Challenge: Convert every line of the records below into a numbered list, leaving out any blank lines.

Data records

## Begin

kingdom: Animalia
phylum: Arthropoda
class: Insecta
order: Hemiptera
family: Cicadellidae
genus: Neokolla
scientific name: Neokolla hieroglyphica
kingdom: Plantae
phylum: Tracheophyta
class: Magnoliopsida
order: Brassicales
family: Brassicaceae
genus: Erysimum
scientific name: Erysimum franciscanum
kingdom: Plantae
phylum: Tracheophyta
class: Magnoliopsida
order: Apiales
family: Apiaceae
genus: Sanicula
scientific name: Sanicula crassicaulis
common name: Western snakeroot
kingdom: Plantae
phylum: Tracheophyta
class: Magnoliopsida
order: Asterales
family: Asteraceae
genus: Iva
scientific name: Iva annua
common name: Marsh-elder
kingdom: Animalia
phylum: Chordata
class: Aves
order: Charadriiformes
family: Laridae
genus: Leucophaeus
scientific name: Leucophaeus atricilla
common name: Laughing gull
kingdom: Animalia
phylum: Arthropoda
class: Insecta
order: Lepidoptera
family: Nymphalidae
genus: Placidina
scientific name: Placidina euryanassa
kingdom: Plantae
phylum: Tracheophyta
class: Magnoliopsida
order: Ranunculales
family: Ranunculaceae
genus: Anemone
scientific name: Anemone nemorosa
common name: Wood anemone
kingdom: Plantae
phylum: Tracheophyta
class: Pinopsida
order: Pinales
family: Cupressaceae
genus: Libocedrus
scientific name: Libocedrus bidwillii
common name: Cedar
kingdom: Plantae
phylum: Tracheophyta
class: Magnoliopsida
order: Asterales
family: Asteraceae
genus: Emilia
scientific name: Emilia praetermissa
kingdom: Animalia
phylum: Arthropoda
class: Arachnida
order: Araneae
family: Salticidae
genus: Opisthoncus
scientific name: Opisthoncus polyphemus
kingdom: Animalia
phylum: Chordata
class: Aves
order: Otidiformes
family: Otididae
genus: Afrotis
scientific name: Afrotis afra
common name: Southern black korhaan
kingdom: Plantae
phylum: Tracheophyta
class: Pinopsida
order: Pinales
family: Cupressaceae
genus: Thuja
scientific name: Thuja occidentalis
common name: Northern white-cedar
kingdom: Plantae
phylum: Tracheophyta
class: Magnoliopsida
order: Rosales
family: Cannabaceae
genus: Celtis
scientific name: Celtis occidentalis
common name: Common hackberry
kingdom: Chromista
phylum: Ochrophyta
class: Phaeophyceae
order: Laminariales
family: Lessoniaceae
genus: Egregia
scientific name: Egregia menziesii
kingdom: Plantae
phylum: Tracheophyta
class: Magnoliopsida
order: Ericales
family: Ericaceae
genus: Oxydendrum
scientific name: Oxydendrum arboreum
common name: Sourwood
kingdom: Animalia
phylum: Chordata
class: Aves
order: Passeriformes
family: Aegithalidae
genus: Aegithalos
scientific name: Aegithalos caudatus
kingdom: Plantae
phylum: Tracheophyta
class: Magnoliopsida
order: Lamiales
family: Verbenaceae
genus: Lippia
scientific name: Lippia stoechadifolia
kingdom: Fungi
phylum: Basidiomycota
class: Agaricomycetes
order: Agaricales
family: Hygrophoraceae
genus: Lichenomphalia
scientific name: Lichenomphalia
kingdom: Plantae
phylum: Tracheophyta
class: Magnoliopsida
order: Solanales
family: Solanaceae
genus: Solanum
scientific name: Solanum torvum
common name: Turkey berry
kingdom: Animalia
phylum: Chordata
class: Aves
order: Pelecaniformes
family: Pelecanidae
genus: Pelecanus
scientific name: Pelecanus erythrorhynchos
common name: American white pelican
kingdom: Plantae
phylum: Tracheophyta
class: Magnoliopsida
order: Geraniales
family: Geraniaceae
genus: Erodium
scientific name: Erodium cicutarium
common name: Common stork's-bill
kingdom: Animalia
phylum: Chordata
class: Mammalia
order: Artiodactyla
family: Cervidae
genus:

## End

Full solution:
1. kingdom: Animalia
2. phylum: Arthropoda
3. class: Insecta
4. order: Hemiptera
5. family: Cicadellidae
6. genus: Neokolla
7. scientific name: Neokolla hieroglyphica
8. kingdom: Plantae
9. phylum: Tracheophyta
10. class: Magnoliopsida
11. order: Brassicales
12. family: Brassicaceae
13. genus: Erysimum
14. scientific name: Erysimum franciscanum
15. kingdom: Plantae
16. phylum: Tracheophyta
17. class: Magnoliopsida
18. order: Apiales
19. family: Apiaceae
20. genus: Sanicula
21. scientific name: Sanicula crassicaulis
22. common name: Western snakeroot
23. kingdom: Plantae
24. phylum: Tracheophyta
25. class: Magnoliopsida
26. order: Asterales
27. family: Asteraceae
28. genus: Iva
29. scientific name: Iva annua
30. common name: Marsh-elder
31. kingdom: Animalia
32. phylum: Chordata
33. class: Aves
34. order: Charadriiformes
35. family: Laridae
36. genus: Leucophaeus
37. scientific name: Leucophaeus atricilla
38. common name: Laughing gull
39. kingdom: Animalia
40. phylum: Arthropoda
41. class: Insecta
42. order: Lepidoptera
43. family: Nymphalidae
44. genus: Placidina
45. scientific name: Placidina euryanassa
46. kingdom: Plantae
47. phylum: Tracheophyta
48. class: Magnoliopsida
49. order: Ranunculales
50. family: Ranunculaceae
51. genus: Anemone
52. scientific name: Anemone nemorosa
53. common name: Wood anemone
54. kingdom: Plantae
55. phylum: Tracheophyta
56. class: Pinopsida
57. order: Pinales
58. family: Cupressaceae
59. genus: Libocedrus
60. scientific name: Libocedrus bidwillii
61. common name: Cedar
62. kingdom: Plantae
63. phylum: Tracheophyta
64. class: Magnoliopsida
65. order: Asterales
66. family: Asteraceae
67. genus: Emilia
68. scientific name: Emilia praetermissa
69. kingdom: Animalia
70. phylum: Arthropoda
71. class: Arachnida
72. order: Araneae
73. family: Salticidae
74. genus: Opisthoncus
75. scientific name: Opisthoncus polyphemus
76. kingdom: Animalia
77. phylum: Chordata
78. class: Aves
79. order: Otidiformes
80. family: Otididae
81. genus: Afrotis
82. scientific name: Afrotis afra
83. common name: Southern black korhaan
84. kingdom: Plantae
85. phylum: Tracheophyta
86. class: Pinopsida
87. order: Pinales
88. family: Cupressaceae
89. genus: Thuja
90. scientific name: Thuja occidentalis
91. common name: Northern white-cedar
92. kingdom: Plantae
93. phylum: Tracheophyta
94. class: Magnoliopsida
95. order: Rosales
96. family: Cannabaceae
97. genus: Celtis
98. scientific name: Celtis occidentalis
99. common name: Common hackberry
100. kingdom: Chromista
101. phylum: Ochrophyta
102. class: Phaeophyceae
103. order: Laminariales
104. family: Lessoniaceae
105. genus: Egregia
106. scientific name: Egregia menziesii
107. kingdom: Plantae
108. phylum: Tracheophyta
109. class: Magnoliopsida
110. order: Ericales
111. family: Ericaceae
112. genus: Oxydendrum
113. scientific name: Oxydendrum arboreum
114. common name: Sourwood
115. kingdom: Animalia
116. phylum: Chordata
117. class: Aves
118. order: Passeriformes
119. family: Aegithalidae
120. genus: Aegithalos
121. scientific name: Aegithalos caudatus
122. kingdom: Plantae
123. phylum: Tracheophyta
124. class: Magnoliopsida
125. order: Lamiales
126. family: Verbenaceae
127. genus: Lippia
128. scientific name: Lippia stoechadifolia
129. kingdom: Fungi
130. phylum: Basidiomycota
131. class: Agaricomycetes
132. order: Agaricales
133. family: Hygrophoraceae
134. genus: Lichenomphalia
135. scientific name: Lichenomphalia
136. kingdom: Plantae
137. phylum: Tracheophyta
138. class: Magnoliopsida
139. order: Solanales
140. family: Solanaceae
141. genus: Solanum
142. scientific name: Solanum torvum
143. common name: Turkey berry
144. kingdom: Animalia
145. phylum: Chordata
146. class: Aves
147. order: Pelecaniformes
148. family: Pelecanidae
149. genus: Pelecanus
150. scientific name: Pelecanus erythrorhynchos
151. common name: American white pelican
152. kingdom: Plantae
153. phylum: Tracheophyta
154. class: Magnoliopsida
155. order: Geraniales
156. family: Geraniaceae
157. genus: Erodium
158. scientific name: Erodium cicutarium
159. common name: Common stork's-bill
160. kingdom: Animalia
161. phylum: Chordata
162. class: Mammalia
163. order: Artiodactyla
164. family: Cervidae
165. genus:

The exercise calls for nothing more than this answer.